Note that there are several variations on the To*Stream method supporting IObservable<> or IEnumerable<> event sources and the shaping of point, interval or edge data.

Take a look at Cip’s Time in StreamInsight series for more information.

Temporal query

Now that we have described the temporal characteristics of our event sources, we can compose a StreamInsight query. I’ll simply copy the code here without too much explanation since I’m focused on data ingress and egress in this post:

 // Use clip to synthesize events lasting from the start of each order to the end
// of each order.
var clippedStream = startStream
    .AlterEventDuration(e => TimeSpan.MaxValue)
    .ClipEventDuration(endStream, (s, e) => s.OrderID == e.OrderID);

// Count the number of coincident orders per region
var counts = from o in clippedStream
                group o by o.ShipRegion into g
                from win in g.SnapshotWindow(SnapshotWindowOutputPolicy.Clip)
                select new { ShipRegion = g.Key, Count = win.Count() };

// Display output whenever there are more than 2 active orders in a region.
const int threshold = 2;
var query = from c in counts
            where c.Count > threshold
            select c;

Event sink

Creating an event sink is straightforward. Several extension methods support the transformation of a temporal query (CepStream<>) to an event sink, with support for permutations of IObservable or IEnumerable sequences and TPayload, PointEvent<TPayload>, IntervalEvent<TPayload> or EdgeEvent<TPayload> elements. In the following example, we translate the query to a sequence of interval events using ToIntervalEnumerable. We then filter out insert events – skipping CTI punctuation – and project out relevant temporal and payload fields:

 // Map the query to an IEnumerable sink
var sink = from i in query.ToIntervalEnumerable()
           where i.EventKind == EventKind.Insert
           select new { i.StartTime, i.EndTime, i.Payload.Count, i.Payload.ShipRegion };

Consuming results

Now that we’re back in the world of .NET sequences, there are many possibilities for consuming the results. For now, we’ll just write the event sink contents to the console:

 foreach (var r in sink)
{
    Console.WriteLine(r);
}

Interestingly, calling GetEnumerator on sink triggers a sequence of actions:

  1. A stream query is deployed to the embedded server and started, which implicitly spins up the query inputs, triggering…
  2. calls to GetEnumerator on the event sources we defined earlier, which…
  3. causes a query against the OData service to be executed.

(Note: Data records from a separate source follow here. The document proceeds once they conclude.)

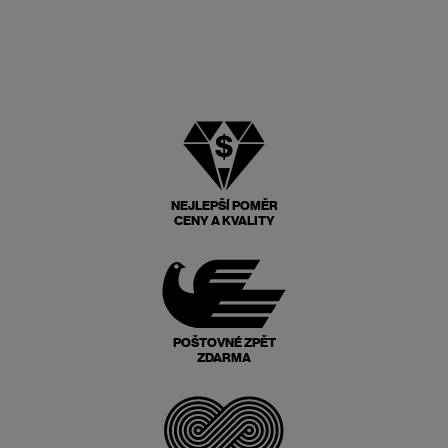
NEJLEPŠÍ POMĚR
CENY A KVALITY
POŠTOVNÉ ZPĚT
ZDARMA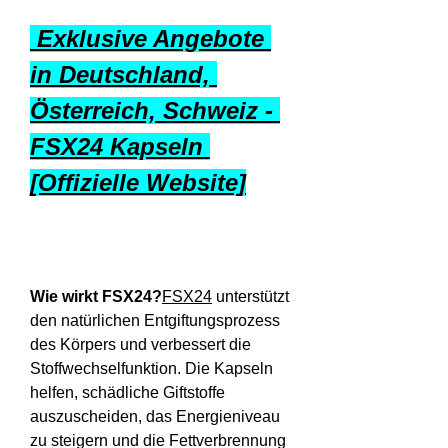
 Exklusive Angebote 
in Deutschland, 
Österreich, Schweiz - 
FSX24 Kapseln 
[Offizielle Website]
Wie wirkt FSX24?
FSX24
 unterstützt 
den natürlichen Entgiftungsprozess 
des Körpers und verbessert die 
Stoffwechselfunktion. Die Kapseln 
helfen, schädliche Giftstoffe 
auszuscheiden, das Energieniveau 
zu steigern und die Fettverbrennung 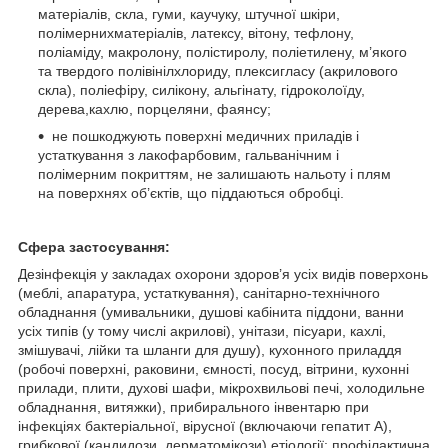
матеріалів, скла, гуми, каучуку, штучної шкіри,
полімернихматеріалів, латексу, вітону, тефлону,
поліаміду, макролону, полістиролу, поліетилену, м’якого
та твердого полівінілхлориду, плексигласу (акрилового
скла), поліефіру, силікону, альгінату, гідроколоїду,
дерева,кахлю, порцеляни, фаянсу;
не пошкоджують поверхні медичних приладів і
устаткування з лакофарбовим, гальванічним і
полімерним покриттям, не залишають нальоту і плям
на поверхнях об’єктів, що піддаються обробці.
Сфера застосування:
Дезінфекція у закладах охорони здоров’я усіх видів поверхонь
(меблі, апаратура, устаткування), санітарно-технічного
обладнання (умивальники, душові кабінита піддони, ванни
усіх типів (у тому числі акрилові), унітази, пісуари, кахлі,
змішувачі, лійки та шланги для душу), кухонного приладдя
(робочі поверхні, раковини, ємності, посуд, вітрини, кухонні
прилади, плити, духові шафи, мікрохвильові печі, холодильне
обладнання, витяжки), прибирального інвентарю при
інфекціях бактеріальної, вірусної (включаючи гепатит А),
грибкової (кандидози, дерматомікози) етіології; профілактична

StreamInsight queries now composes seamlessly with other LINQ providers! In fact, if you review the code above you can see that we’ve leveraged LINQ to OData, LINQ to Objects, and LINQ to StreamInsight. The SequenceIntegration samples linked above illustrate some other integration possibilities as well:

  • A WPF control that observers an IObservable event sink.
  • An IObservable event source that polls performance counters.
  • An IEnumerable event source that reads the contents of a file.

There – you have the five easy pieces! Comes with a side-order of toast.